Russie et Chine: le président français Emmanuel Macron persiste dans sa volonté de faire de la France une puissance capable de parler à tous, au risque d’abîmer son image dans une partie de l’Europe et aux Etats-Unis.

Pour autant, notent certains experts, les propos controversés en Occident s’adressent aussi à toute une partie du monde animée par un sentiment anti-occidental qui pourrait accueillir favorablement la posture de non-alignement sur les deux premières puissances du monde.

L’hôte de l’Elysée a suscité un tollé à l’issue de sa visite d’Etat en Chine en déclarant à des journalistes de Politico et du quotidien économique Les Echos que l’Europe ne devrait pas automatiquement s’aligner sur les Etats-Unis ou sur la Chine en cas de conflit à propos de Taïwan. Il avait déjà suscité la polémique, comme en juin 2022 pour avoir soutenu qu’il ne fallait pas « humilier » la Russie afin de trouver un « chemin de sortie » diplomatique lorsque Russes et Ukrainiens déposeront les armes.

« L’image d’Emmanuel Macron est plus qu’écornée, elle est ébréchée », estime Michel Duclos, conseiller spécial à l’institut Montaigne, soulignant la remise en cause de la crédibilité du président français.
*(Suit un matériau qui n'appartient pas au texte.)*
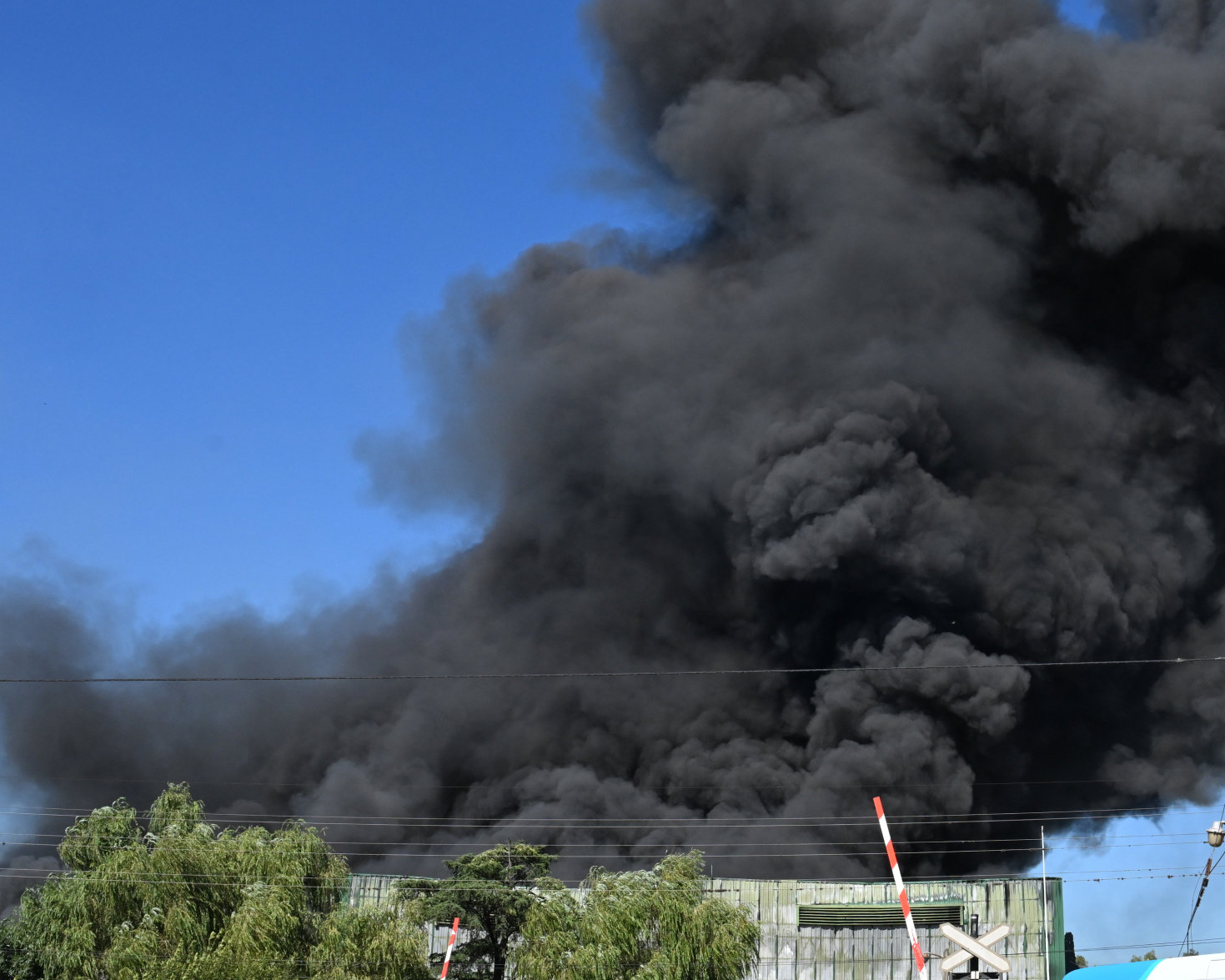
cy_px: 540
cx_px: 925
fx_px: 1668
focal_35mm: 46
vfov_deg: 32.7
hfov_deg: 39.2
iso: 640
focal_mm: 24
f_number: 10
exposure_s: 1/1000
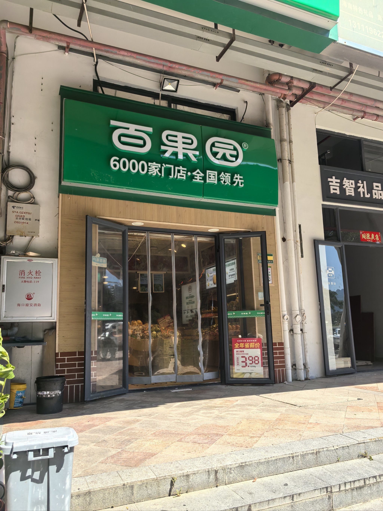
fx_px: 398
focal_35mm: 27
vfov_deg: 65.3
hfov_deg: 51.4
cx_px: 192
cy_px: 256
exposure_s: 1/2500
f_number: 2
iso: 50
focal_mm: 5.75
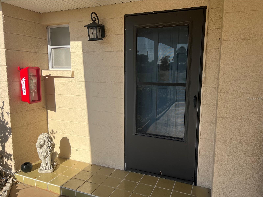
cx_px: 132
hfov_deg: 67.3
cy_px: 98
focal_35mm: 26
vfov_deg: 53.1
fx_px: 198
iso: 50
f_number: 1.6
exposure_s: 1/2309
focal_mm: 5.1
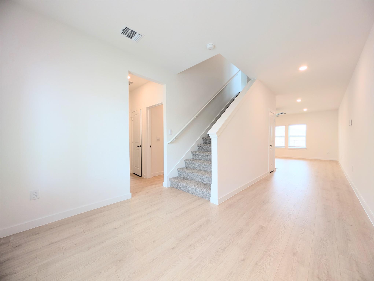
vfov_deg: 94.6
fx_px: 130
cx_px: 187
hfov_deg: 110.5
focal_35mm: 12
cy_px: 140
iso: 79
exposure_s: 1/134
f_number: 1.7
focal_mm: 2.02
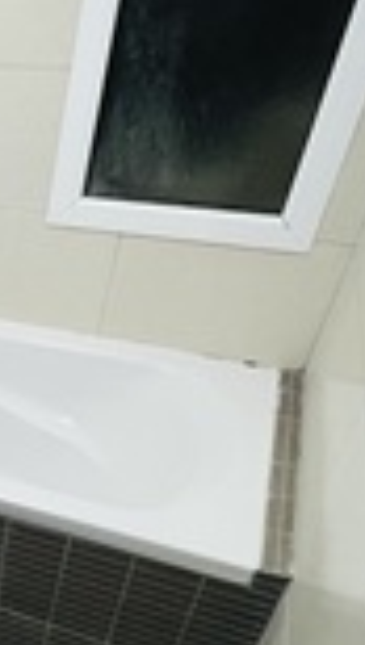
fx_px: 720
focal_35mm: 42
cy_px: 471
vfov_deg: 46.8
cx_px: -258
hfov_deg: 21.2
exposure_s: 1/60
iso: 400
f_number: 1.8
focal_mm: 1.57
Le chef de l’Etat français avait, dit-il, « un atout dans les réunions internationales: il passait pour plus intelligent que les autres ». Désormais, il apparaît comme un dirigeant « non fiable sur un sujet extraordinairement complexe, sensible, explosif ».

Pour le chercheur français Bruno Tertrais, de la Fondation pour la recherche stratégique (FRS), « c’est une séquence qui risque d’ancrer encore un peu plus en Europe et aux Etats Unis l’image d’un Emmanuel Macron enclin à la provocation sur des sujets internationaux sensibles ».
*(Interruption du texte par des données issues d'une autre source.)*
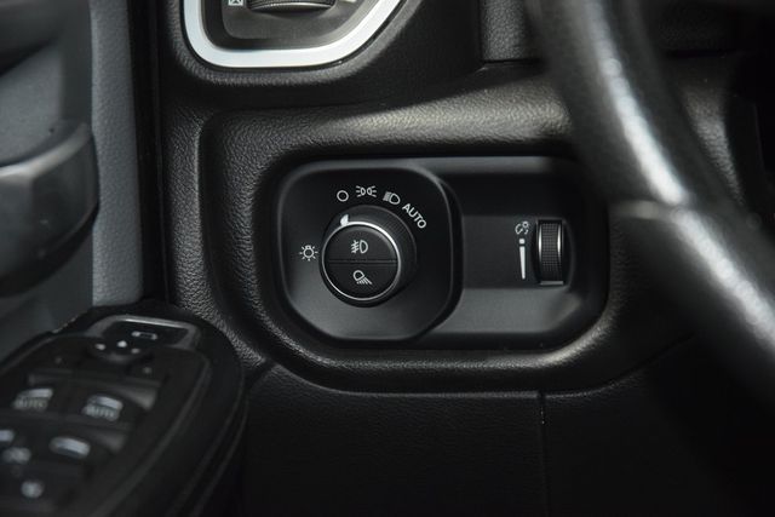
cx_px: 388
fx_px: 2261
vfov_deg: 13.0
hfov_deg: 19.5
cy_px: 258
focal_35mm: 105
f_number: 4.5
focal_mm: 70
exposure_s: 1/15
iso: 2200
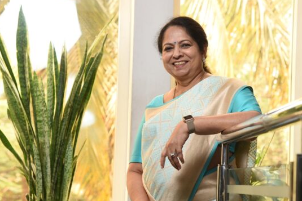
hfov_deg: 17.8
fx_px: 965
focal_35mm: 115
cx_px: 177
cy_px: 109
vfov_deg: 11.9
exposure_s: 1/25
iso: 250
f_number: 5
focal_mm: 82
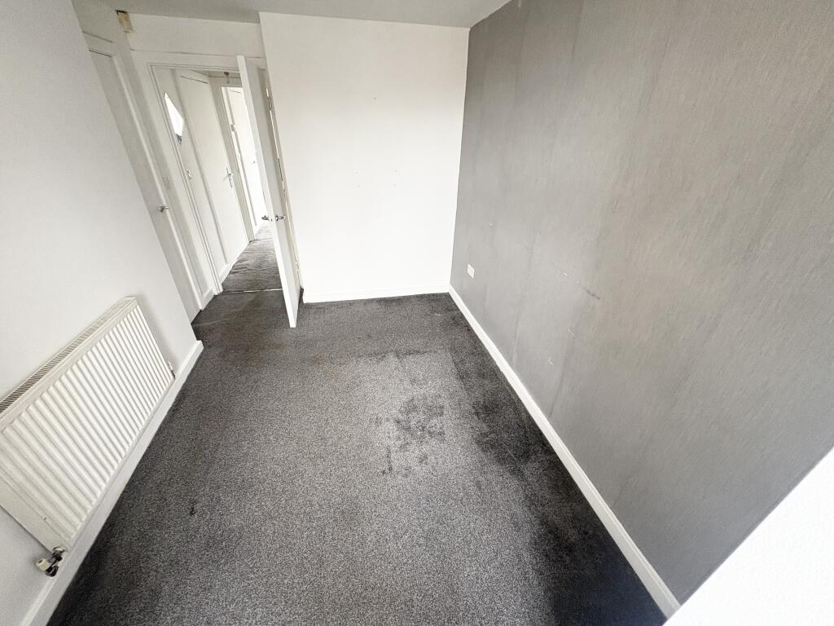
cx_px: 417
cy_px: 313
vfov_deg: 85.7
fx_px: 337
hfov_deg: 102.1
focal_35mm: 14
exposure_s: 1/84
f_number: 2.2
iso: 250
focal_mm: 2.22
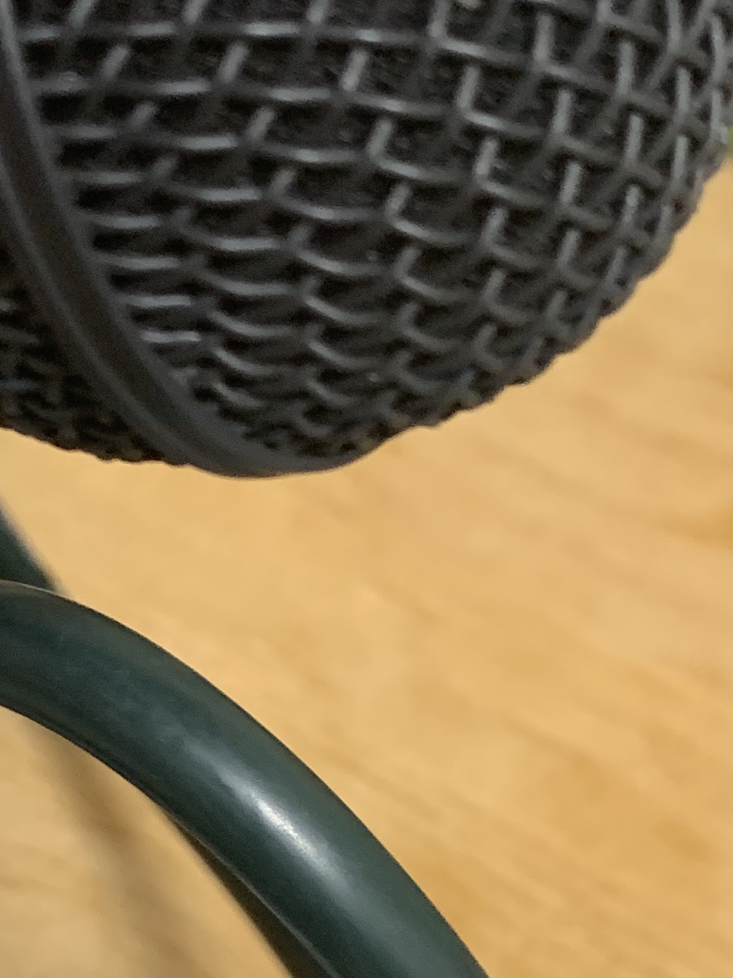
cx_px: 68
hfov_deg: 17.3
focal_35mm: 84
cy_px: 886
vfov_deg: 22.7
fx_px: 2372
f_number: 1.8
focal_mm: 4.25
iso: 200
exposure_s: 1/60
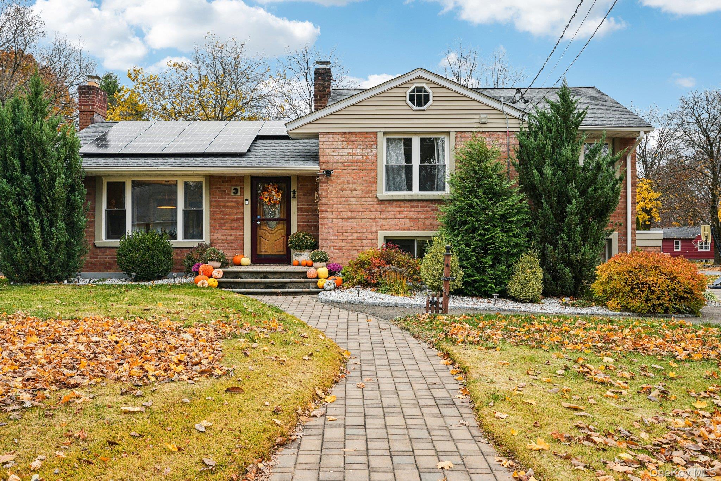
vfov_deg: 39.4
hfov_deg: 56.5
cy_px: 240
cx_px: 360
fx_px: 671
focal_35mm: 34
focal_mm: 33.5
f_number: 9
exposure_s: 1/40
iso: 160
Pour autant, il note qu’après six années à la tête de la France, le président « continue de fasciner et ne suscite pas le rejet que certains de ses prédécesseurs avaient suscité ». En outre, observe-t-il, Emmanuel Macron peut s’appuyer sur sa « longévité » et « son ancienneté ». « Cela compte », dit-il, « au Conseil européen et au conseil de l’Atlantique nord ».

« Auto-marginalisation » ?

Certes, ajoute l’expert, les critiques de « responsables politiques et de commentaires de premier plan » ont « un impact sur la perception générale de la politique française ».
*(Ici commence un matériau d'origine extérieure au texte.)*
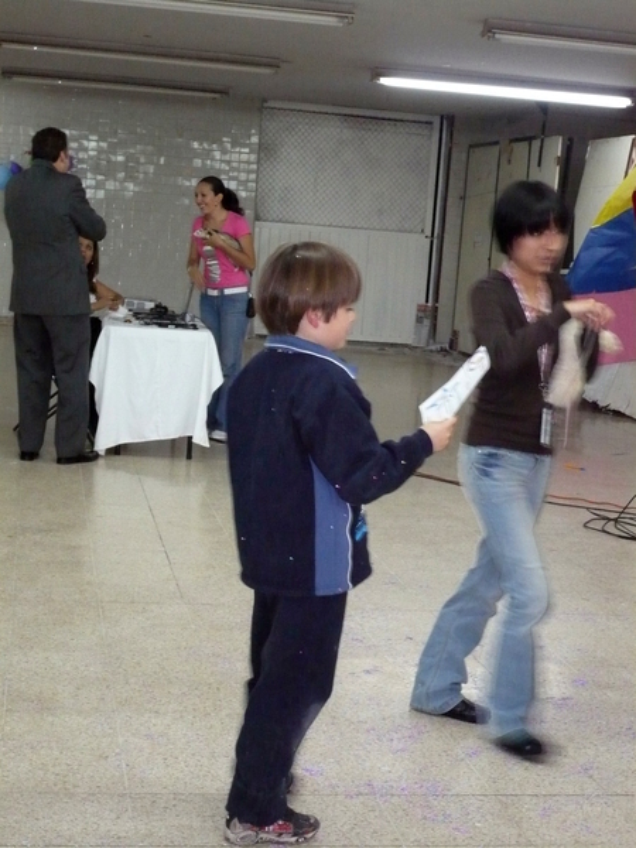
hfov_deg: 23.3
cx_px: 318
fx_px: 1543
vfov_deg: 30.7
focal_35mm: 63
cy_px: 424
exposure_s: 1/30
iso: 640
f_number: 3.8
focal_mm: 10.4
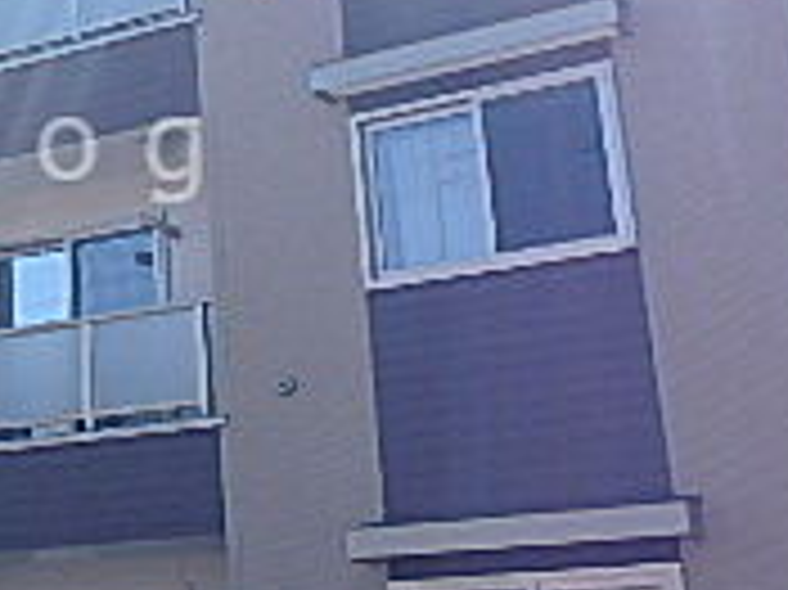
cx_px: -81
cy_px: 149
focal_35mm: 77
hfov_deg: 23.7
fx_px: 1752
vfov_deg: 19.0
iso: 125
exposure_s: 1/500
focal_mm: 3.7
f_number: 3.5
Mais l’absence de réaction de la plupart des principaux homologues d’Emmanuel Macron illustre que ceux-ci « ont l’habitude des saillies du président français » et savent qu’elles reflètent « souvent davantage sa liberté voire sa volonté de provocation dans les entretiens informels ». Pour Michel Duclos, le risque reste néanmoins que ces provocations « conduisent à une auto-marginalisation de la France » qui renforcera in fine le leadership américain.

Bertrand Badie, professeur et spécialiste des relations internationales à Sciences-Po Paris, note, lui, que « les hurlements viennent de personnages assez marginaux ». Et le silence des principaux interlocuteurs de Macron, à l’instar du chancelier allemand Olaf Scholz, témoigne selon lui que fondamentalement, ils ne sont pas en désaccord sur l’approche avec la Chine ou sur la nécessité d’assurer la souveraineté européenne.

« C’est une tempête dans un verre d’eau », dit-il ainsi à propos de la polémique des derniers jours. Par ailleurs, il note que si la posture de la France sur le non-alignement peut « agacer une partie de l’Europe, du monde occidental ou même de la classe politique française, elle pourrait être relativement bien perçue dans le monde » au-delà de la Chine, qui n’a pas manqué de louer les commentaires du président français.

Dans des pays africains, qui ne se sentent pas concernés par exemple par la guerre en Ukraine, « l’exaspération » est palpable et la position d’Emmanuel Macron pourrait ainsi être bien accueillie. Selon lui, le président français a aussi compris que les pays émergents comme l’Inde ou le Brésil ou une organisation comme l’Union africaine (UA) ne sont plus « des figurants » ou des acteurs secondaires.

Et dans un contexte de « déconfiture » de la France en Afrique, de « claques successives dans le grand Moyen-Orient, au Liban, en Syrie ou en Iran », le président s’efforce de sortir « du bastion occidental pour dire on est dans le monde et parce qu’on est dans le monde, l’Europe doit se construire dans le monde ». « C’est une dialectique qui est plus subtile qu’elle n’y paraît », conclut Bertrand Badie.